Based on the Phase 1 assessment and Phase 2 results, the attack vectors most likely to break the cautious reciprocator are:

  1. Sybil attacks with fresh identities. The blacklist is per-agent-ID. If an adversary can create new identities after being blacklisted, the trust threshold (0.55) is the only defense — and new agents start at 0.5 trust (neutral), which is close to the threshold. A sybil adversary that burns identities could slowly drain value.

  2. Threshold dancers. An adversary that tracks its own cumulative payoff with each counterparty and ensures it never drops below -2.0 would never trigger the blacklist. It would need to deliver some value to stay above the threshold, limiting its exploitation rate — but over long runs, the cumulative damage could be significant.

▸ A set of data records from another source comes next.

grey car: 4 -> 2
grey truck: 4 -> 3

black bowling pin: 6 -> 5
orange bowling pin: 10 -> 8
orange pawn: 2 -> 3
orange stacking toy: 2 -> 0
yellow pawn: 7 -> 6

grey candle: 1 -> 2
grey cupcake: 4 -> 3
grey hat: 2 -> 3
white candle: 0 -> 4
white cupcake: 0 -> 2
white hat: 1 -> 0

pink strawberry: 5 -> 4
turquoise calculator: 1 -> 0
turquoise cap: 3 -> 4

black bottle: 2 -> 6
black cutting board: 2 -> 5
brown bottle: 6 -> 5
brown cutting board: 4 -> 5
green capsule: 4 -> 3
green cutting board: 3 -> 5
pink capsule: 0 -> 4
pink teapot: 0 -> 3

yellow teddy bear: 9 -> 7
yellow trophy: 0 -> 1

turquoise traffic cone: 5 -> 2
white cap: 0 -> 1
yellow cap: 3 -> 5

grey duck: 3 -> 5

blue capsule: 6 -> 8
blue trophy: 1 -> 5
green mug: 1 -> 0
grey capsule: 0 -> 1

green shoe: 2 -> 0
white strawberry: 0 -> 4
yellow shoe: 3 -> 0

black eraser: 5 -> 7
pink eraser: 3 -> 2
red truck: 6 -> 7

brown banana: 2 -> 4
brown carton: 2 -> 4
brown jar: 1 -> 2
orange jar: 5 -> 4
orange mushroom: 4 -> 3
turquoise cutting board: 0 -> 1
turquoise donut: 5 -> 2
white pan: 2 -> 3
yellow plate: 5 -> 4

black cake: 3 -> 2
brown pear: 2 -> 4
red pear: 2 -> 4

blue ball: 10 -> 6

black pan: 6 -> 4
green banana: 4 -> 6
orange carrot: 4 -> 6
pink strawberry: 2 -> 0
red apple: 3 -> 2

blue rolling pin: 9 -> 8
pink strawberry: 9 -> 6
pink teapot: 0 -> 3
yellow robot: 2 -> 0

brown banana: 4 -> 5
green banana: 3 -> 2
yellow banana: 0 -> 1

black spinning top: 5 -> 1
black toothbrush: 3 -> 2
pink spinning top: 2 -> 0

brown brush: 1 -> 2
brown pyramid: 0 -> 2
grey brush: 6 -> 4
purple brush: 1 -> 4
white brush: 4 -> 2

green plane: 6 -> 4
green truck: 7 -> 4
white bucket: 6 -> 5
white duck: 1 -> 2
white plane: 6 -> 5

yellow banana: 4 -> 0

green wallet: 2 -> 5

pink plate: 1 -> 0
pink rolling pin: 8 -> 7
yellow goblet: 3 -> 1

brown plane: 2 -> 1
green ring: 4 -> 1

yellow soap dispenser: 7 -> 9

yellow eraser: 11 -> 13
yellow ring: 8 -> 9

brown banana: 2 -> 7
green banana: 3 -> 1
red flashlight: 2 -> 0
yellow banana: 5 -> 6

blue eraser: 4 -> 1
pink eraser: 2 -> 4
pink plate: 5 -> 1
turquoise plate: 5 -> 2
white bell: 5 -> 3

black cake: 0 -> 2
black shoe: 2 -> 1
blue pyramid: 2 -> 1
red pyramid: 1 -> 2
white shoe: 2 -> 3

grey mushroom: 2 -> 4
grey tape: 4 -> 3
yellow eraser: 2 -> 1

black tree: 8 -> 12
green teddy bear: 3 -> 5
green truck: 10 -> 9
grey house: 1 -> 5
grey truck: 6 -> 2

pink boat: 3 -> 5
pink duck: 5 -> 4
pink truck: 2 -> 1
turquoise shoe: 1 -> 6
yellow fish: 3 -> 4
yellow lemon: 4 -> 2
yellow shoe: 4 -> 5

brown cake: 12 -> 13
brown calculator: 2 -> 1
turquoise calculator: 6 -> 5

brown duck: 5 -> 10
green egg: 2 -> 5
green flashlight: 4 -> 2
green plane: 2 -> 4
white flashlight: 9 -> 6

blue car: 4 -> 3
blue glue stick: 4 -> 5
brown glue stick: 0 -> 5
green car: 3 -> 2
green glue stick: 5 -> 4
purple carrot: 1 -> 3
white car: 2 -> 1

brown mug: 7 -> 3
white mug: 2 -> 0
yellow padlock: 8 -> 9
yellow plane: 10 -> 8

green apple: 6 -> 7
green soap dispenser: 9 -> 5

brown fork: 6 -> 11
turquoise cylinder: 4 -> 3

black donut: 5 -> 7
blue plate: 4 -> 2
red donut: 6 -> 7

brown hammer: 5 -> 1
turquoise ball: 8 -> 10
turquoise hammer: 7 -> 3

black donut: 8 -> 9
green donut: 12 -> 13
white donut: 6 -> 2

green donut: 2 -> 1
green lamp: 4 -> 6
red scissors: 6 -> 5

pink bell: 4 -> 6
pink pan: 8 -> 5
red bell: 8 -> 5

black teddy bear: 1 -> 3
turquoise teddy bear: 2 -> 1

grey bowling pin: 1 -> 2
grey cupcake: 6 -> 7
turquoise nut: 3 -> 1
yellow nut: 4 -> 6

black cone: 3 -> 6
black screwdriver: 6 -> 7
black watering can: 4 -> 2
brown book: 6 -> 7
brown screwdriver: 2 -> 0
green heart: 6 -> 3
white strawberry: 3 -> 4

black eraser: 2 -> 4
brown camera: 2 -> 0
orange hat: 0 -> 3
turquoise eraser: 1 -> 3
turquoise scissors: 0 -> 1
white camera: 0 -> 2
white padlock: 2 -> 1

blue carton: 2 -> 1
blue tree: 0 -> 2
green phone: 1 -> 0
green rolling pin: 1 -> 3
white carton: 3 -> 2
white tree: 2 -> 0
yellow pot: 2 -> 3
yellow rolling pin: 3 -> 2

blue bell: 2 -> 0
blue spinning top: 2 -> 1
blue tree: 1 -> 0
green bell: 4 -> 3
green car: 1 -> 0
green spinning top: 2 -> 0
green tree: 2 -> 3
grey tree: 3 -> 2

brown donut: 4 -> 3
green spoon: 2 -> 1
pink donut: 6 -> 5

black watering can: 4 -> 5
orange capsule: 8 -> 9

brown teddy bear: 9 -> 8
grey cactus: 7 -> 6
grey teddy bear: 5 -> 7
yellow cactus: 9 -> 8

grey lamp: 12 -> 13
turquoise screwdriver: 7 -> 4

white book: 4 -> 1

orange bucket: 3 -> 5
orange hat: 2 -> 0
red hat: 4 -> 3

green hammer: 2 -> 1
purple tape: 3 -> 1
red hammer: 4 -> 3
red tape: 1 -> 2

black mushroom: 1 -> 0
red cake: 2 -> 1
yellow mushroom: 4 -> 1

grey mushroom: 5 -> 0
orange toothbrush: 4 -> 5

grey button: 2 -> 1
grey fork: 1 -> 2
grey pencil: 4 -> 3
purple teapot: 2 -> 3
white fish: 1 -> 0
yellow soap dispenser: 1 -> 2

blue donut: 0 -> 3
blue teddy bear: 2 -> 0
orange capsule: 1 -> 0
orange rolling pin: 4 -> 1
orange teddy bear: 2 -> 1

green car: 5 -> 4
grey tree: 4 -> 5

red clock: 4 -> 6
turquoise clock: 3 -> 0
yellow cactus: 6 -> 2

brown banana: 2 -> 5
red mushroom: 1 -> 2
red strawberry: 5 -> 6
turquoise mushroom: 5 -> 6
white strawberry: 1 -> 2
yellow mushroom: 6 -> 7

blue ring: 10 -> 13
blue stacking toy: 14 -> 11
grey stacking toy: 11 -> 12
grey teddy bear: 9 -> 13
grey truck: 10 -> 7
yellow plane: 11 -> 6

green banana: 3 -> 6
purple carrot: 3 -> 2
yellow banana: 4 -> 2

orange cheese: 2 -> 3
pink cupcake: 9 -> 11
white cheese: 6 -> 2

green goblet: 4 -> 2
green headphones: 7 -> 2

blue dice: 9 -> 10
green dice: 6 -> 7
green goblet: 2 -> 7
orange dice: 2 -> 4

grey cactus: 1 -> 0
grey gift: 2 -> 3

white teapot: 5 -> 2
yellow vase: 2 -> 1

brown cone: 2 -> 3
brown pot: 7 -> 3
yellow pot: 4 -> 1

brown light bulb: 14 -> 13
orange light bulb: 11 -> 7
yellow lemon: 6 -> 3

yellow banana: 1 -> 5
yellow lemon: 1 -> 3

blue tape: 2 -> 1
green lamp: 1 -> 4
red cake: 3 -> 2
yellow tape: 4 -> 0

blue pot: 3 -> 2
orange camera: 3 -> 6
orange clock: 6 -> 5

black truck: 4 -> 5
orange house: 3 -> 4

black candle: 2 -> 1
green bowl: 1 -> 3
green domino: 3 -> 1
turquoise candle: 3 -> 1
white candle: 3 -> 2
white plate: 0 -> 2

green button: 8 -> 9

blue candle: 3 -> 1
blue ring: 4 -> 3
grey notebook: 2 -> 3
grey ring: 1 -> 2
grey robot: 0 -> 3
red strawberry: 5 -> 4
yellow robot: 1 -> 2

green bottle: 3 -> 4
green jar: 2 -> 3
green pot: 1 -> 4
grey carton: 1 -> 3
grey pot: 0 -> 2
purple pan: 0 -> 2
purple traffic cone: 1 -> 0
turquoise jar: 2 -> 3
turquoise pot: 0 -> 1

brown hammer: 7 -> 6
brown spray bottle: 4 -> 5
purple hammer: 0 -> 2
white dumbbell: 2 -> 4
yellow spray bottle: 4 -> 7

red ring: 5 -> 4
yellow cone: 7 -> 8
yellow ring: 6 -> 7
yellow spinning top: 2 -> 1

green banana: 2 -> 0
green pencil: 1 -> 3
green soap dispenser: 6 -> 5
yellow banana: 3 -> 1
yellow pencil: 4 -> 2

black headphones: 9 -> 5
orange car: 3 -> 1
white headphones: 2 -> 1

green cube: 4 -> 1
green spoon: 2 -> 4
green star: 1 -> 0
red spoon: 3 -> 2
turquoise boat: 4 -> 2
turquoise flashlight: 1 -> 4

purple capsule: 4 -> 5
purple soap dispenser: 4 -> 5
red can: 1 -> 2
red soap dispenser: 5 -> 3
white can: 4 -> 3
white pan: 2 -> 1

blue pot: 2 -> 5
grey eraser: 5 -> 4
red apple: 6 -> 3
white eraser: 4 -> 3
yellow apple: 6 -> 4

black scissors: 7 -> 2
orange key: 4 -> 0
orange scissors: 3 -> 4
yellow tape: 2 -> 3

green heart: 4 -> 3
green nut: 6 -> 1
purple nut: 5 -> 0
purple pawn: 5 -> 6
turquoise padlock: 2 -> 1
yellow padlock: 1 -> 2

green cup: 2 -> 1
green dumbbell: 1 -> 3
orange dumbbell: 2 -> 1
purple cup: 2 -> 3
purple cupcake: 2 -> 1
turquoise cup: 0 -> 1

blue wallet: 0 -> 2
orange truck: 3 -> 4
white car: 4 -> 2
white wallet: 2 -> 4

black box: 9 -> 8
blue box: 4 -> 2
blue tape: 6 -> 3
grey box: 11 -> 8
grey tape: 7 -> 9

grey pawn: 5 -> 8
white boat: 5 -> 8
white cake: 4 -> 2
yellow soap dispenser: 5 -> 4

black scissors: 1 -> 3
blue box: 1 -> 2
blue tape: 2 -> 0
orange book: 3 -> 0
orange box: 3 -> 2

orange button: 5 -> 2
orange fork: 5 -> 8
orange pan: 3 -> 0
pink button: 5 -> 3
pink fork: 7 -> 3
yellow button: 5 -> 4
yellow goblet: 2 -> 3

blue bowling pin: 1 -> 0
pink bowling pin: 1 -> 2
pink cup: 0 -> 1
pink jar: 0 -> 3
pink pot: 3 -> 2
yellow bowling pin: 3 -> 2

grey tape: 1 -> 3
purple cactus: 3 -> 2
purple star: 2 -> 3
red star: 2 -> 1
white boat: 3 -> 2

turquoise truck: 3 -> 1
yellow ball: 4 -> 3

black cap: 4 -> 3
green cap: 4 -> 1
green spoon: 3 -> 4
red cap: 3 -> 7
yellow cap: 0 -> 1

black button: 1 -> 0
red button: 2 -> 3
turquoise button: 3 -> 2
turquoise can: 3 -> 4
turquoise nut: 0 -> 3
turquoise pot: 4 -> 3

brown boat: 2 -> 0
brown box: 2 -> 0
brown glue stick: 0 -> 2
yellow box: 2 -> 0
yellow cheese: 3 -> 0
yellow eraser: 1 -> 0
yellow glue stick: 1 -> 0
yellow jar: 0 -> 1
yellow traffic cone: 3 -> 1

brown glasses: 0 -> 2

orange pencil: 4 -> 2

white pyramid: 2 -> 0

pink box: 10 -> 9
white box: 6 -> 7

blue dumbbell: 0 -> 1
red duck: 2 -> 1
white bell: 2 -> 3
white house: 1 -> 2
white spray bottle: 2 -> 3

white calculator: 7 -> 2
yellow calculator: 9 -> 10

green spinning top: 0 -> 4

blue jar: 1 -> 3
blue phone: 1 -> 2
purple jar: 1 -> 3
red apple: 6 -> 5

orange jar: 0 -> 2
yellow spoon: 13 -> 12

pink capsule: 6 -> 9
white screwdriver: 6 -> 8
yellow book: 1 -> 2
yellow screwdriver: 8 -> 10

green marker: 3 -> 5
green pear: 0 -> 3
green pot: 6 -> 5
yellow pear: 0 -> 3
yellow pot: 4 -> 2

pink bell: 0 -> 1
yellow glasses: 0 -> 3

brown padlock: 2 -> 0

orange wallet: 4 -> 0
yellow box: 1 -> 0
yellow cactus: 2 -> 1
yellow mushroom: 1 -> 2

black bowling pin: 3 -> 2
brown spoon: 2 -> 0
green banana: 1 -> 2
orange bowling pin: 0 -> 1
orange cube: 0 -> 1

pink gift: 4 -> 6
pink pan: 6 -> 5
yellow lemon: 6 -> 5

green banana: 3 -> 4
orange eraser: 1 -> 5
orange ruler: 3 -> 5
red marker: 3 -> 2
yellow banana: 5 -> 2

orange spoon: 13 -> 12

  3. Coordinated reputation laundering. Multiple adversaries that take turns building trust with a target. Agent A exploits the target and gets blacklisted. Agent B (who the target still trusts) launders A's reputation by proposing three-way interactions. The cautious reciprocator's per-agent ledger doesn't track these indirect relationships.

Recommendations

For the cautious reciprocator specifically: - Decay the blacklist threshold over time — the current -2.0 is static, but a threshold dancer could learn it - Add network-aware trust — trust agents less if they preferentially interact with blacklisted agents - Fresh-identity penalty — start unknown agents at lower trust (0.4 instead of 0.5) to widen the gap against sybils

For the governance config: - Enable collusion detection — it's the single biggest gap in Phase 1 (two critical vulns) - Enable sybil detection — the simulated sybil attack caused 148 damage, highest of any vector - Keep staking disabled — Phase 2 shows it isn't needed and would tax honest agents

Reproduce it

pip install -e ".[dev,runtime]"
python examples/redteam_cautious.py

Results land in runs/<timestamp>_redteam/report.json and report.txt.

What's next

  • Implement threshold-dancing adversary — a new agent type that specifically targets the blacklist threshold
  • Sybil scenario — test identity recycling against the cautious reciprocator
  • Network-aware trust — extend the agent's trust model to account for counterparty relationships
  • Long-horizon runs — 100+ epochs to test whether slow-drain attacks accumulate damage

GitHub


Disclaimer: This post uses financial market concepts as analogies for AI safety research. Nothing here constitutes financial advice, investment recommendations, or endorsement of any trading strategy.